For every record below, repeat the text exactly and pass over any image.

#### [Data records]
§
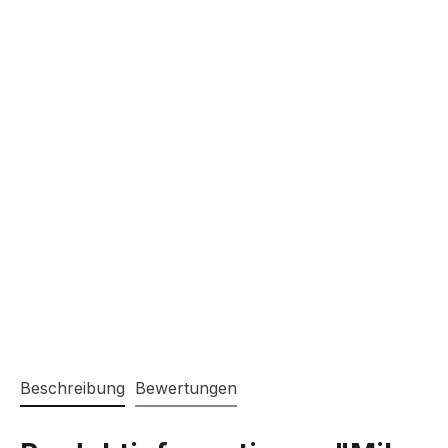
Beschreibung
Bewertungen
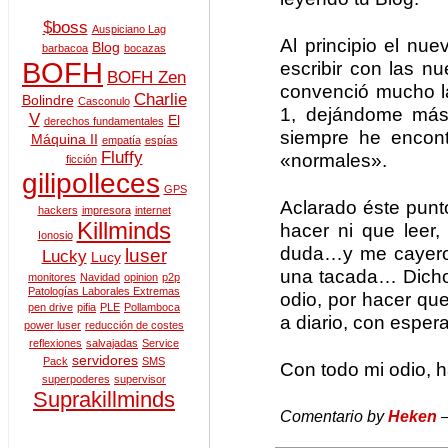
$boss
Auspiciano Lag
Al principio el nue
Blog
barbacoa
bocazas
BOFH
escribir con las n
BOFH Zen
convenció mucho l
Charlie
Bolindre
Casconulo
1, dejándome más
V
El
derechos fundamentales
siempre he encont
Máquina II
empatía
espías
Fluffy
«normales».
ficción
gilipolleces
GPS
Aclarado éste punt
hackers
impresora
internet
Killminds
hacer ni que leer,
Ionosio
duda…y me cayeron
luser
Lucky
Lucy
una tacada… Dicho 
monitores
Navidad
opinion
p2p
Patologías Laborales Extremas
odio, por hacer que
pen drive
pifia
PLE
Pollamboca
a diario, con esper
power luser
reducción de costes
reflexiones
salvajadas
Service
servidores
Pack
SMS
Con todo mi odio, h
superpoderes
supervisor
Suprakillminds
Comentario by
Heken
—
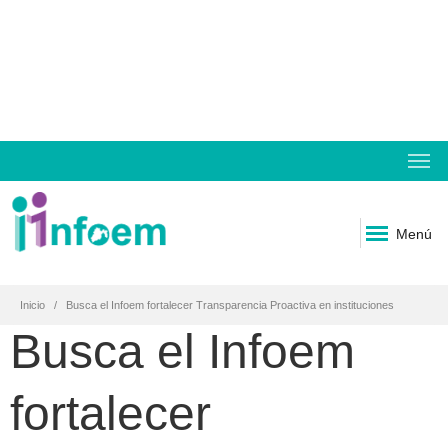
Menú
Inicio
Busca el Infoem fortalecer Transparencia Proactiva en instituciones
Busca el Infoem
fortalecer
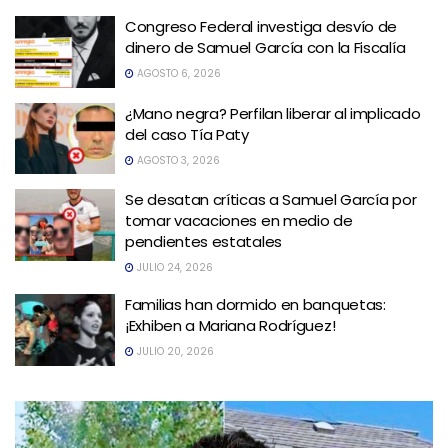
Congreso Federal investiga desvío de
dinero de Samuel García con la Fiscalía
AGOSTO 6, 2026
¿Mano negra? Perfilan liberar al implicado
del caso Tía Paty
AGOSTO 3, 2026
Se desatan críticas a Samuel García por
tomar vacaciones en medio de
pendientes estatales
JULIO 24, 2026
Familias han dormido en banquetas:
¡Exhiben a Mariana Rodríguez!
JULIO 20, 2026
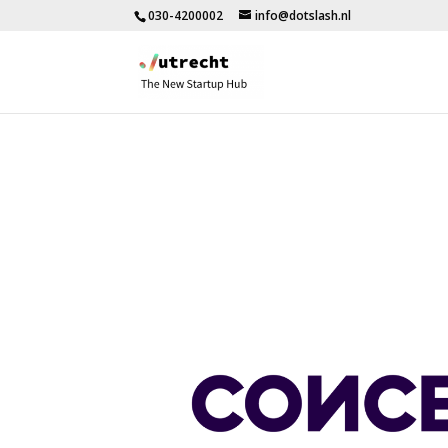
030-4200002
info@dotslash.nl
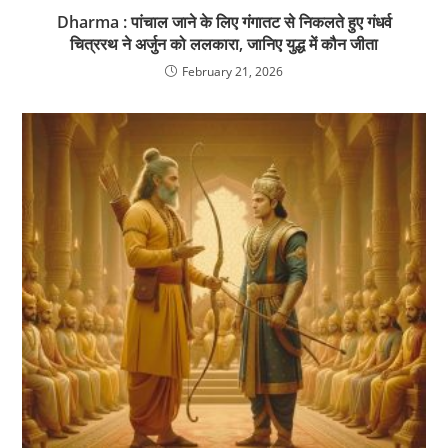
Dharma : पांचाल जाने के लिए गंगातट से निकलते हुए गंधर्व
चित्ररथ ने अर्जुन को ललकारा, जानिए युद्ध में कौन जीता
February 21, 2026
§
#### [Answer box]
Beschreibung
Bewertungen
$boss
Auspiciano Lag
Al principio el nue
Blog
barbacoa
bocazas
BOFH
escribir con las n
BOFH Zen
convenció mucho l
Charlie
Bolindre
Casconulo
1, dejándome más
V
El
derechos fundamentales
siempre he encont
Máquina II
empatía
espías
Fluffy
«normales».
ficción
gilipolleces
GPS
Aclarado éste punt
hackers
impresora
internet
Killminds
hacer ni que leer,
Ionosio
duda…y me cayeron
luser
Lucky
Lucy
una tacada… Dicho 
monitores
Navidad
opinion
p2p
Patologías Laborales Extremas
odio, por hacer que
pen drive
pifia
PLE
Pollamboca
a diario, con esper
power luser
reducción de costes
reflexiones
salvajadas
Service
servidores
Pack
SMS
Con todo mi odio, h
superpoderes
supervisor
Suprakillminds
Comentario by
Heken
—
Menú
Inicio
Busca el Infoem fortalecer Transparencia Proactiva en instituciones
Busca el Infoem
fortalecer
Congreso Federal investiga desvío de
dinero de Samuel García con la Fiscalía
AGOSTO 6, 2026
¿Mano negra? Perfilan liberar al implicado
del caso Tía Paty
AGOSTO 3, 2026
Se desatan críticas a Samuel García por
tomar vacaciones en medio de
pendientes estatales
JULIO 24, 2026
Familias han dormido en banquetas:
¡Exhiben a Mariana Rodríguez!
JULIO 20, 2026
030-4200002
info@dotslash.nl
Dharma : पांचाल जाने के लिए गंगातट से निकलते हुए गंधर्व
चित्ररथ ने अर्जुन को ललकारा, जानिए युद्ध में कौन जीता
February 21, 2026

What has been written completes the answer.